Mr. Borba immediately climbed on board. “And I don’t leverage my brand equity any which way,” he told me on the phone recently.


Mr. Satsky, in an interview at Provocateur, said he was familiar with Mr. Borba because “a lot of my girlfriends were consuming his products,” especially a line of flavored waters infused with what Mr. Borba calls “crystallines” of vitamins, minerals and fruit extracts that are intended to correct skin imperfections. Mr. Borba refers to them as “skin-gestibles.”


Mr. Satsky said he thought cocktail versions of those would help him sustain the “extremely female-friendly environment” he wants at Provocateur.

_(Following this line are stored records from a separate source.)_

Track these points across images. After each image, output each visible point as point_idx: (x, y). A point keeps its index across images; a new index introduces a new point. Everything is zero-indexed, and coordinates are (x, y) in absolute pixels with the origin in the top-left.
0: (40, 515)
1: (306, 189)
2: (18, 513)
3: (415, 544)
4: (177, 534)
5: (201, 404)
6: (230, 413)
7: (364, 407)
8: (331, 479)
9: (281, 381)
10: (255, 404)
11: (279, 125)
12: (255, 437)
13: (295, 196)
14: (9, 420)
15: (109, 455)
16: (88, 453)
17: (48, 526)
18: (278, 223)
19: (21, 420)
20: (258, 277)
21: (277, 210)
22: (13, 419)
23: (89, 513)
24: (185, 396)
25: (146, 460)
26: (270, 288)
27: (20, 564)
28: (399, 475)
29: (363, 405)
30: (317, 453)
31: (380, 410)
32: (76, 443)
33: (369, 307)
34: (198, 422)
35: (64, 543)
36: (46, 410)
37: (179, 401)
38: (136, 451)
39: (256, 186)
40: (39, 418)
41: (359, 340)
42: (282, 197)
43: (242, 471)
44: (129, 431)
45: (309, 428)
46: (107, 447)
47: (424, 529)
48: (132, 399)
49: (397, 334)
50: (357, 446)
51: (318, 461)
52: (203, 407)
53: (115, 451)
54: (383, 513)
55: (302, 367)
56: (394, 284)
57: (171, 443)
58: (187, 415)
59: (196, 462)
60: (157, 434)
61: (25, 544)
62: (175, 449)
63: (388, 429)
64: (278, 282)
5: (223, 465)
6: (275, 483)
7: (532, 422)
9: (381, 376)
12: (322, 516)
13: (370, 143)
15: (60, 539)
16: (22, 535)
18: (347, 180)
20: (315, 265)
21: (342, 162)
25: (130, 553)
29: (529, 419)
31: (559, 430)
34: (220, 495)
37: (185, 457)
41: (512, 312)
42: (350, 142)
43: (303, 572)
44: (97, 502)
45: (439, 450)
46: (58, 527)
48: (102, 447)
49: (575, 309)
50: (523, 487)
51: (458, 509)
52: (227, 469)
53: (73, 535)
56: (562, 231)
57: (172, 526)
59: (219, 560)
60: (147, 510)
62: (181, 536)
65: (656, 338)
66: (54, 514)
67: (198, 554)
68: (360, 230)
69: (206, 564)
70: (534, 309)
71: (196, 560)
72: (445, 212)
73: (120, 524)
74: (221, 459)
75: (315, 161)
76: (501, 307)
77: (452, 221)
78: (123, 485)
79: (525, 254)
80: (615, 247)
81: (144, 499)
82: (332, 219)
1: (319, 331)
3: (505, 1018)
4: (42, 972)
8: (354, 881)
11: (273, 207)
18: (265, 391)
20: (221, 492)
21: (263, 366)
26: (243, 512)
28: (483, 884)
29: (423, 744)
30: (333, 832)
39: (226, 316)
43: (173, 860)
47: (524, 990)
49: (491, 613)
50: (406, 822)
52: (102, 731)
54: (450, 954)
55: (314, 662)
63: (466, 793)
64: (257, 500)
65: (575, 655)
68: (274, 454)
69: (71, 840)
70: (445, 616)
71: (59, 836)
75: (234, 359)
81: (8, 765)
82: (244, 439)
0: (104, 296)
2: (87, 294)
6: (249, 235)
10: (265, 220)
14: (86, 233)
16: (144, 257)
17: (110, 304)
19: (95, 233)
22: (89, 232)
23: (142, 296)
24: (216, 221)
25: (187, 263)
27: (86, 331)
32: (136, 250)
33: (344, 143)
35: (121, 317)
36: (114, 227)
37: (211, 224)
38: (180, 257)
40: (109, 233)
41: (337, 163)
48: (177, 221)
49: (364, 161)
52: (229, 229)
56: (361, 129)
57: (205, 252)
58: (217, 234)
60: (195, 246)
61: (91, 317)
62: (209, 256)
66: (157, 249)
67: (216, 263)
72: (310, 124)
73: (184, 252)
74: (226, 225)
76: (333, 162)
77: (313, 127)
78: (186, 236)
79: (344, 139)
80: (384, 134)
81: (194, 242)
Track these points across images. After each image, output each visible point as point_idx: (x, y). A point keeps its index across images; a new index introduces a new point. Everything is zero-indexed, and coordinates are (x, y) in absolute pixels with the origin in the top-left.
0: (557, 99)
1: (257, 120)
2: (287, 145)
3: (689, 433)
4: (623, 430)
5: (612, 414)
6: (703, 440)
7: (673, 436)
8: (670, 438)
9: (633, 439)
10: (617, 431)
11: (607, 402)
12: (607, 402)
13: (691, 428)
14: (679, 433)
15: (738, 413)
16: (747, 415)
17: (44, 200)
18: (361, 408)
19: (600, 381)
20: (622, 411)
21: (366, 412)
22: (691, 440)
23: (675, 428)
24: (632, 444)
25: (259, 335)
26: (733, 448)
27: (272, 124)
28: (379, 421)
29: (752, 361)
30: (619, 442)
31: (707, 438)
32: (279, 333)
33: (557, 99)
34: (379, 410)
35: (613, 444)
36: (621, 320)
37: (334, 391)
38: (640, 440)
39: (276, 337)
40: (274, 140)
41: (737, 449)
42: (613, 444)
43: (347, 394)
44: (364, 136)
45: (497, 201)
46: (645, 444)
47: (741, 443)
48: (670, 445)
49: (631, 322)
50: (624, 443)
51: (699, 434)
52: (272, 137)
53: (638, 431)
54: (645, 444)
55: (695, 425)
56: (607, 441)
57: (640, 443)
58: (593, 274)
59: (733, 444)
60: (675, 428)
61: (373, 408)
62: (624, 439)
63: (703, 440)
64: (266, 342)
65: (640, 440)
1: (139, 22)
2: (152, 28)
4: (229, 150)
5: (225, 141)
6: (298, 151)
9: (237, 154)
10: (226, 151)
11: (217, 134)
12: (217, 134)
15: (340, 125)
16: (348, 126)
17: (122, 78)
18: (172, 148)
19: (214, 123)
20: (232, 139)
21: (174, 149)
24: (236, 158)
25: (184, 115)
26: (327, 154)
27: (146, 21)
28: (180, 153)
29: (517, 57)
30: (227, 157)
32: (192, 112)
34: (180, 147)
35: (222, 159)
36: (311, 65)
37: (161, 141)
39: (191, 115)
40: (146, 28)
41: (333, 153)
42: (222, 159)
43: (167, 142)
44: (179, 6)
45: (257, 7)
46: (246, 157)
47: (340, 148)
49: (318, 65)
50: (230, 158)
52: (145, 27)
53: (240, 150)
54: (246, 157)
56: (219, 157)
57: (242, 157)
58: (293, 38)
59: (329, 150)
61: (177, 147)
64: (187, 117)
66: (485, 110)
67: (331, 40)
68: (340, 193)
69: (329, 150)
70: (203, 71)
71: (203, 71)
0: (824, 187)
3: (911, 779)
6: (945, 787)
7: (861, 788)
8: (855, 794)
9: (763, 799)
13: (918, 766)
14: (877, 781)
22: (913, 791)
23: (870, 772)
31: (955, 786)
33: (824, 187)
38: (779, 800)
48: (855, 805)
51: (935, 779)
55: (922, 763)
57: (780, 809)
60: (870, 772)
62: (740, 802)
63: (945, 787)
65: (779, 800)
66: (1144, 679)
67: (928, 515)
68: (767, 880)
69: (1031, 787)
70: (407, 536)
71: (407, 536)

And the other components of that environment? Most of the nightclub’s drinks, which cost $22, are brightly colored and sweet. Its décor, including what look like furry swings and lacquered lawn furniture, evokes a garden party on acid. And there are phallic symbols in the fantastical collages on the walls. Mr. Satsky pointed them out.


Provocateur isn’t your usual bar. Its hours are 11 p.m. to 4 a.m. (Tuesday through Saturday). You typically need prior approval from Mr. Satsky’s office to be let in the door, and that approval is contingent on friendship with established club patrons or recognizable social, economic, artistic or celebrity clout.


In a post last year, the restaurant news and gossip Web site Eater.com mulled Provocateur’s hyper-exclusivity and estimated that there was a mere 18 percent chance that a random person arriving at the club could get in the door.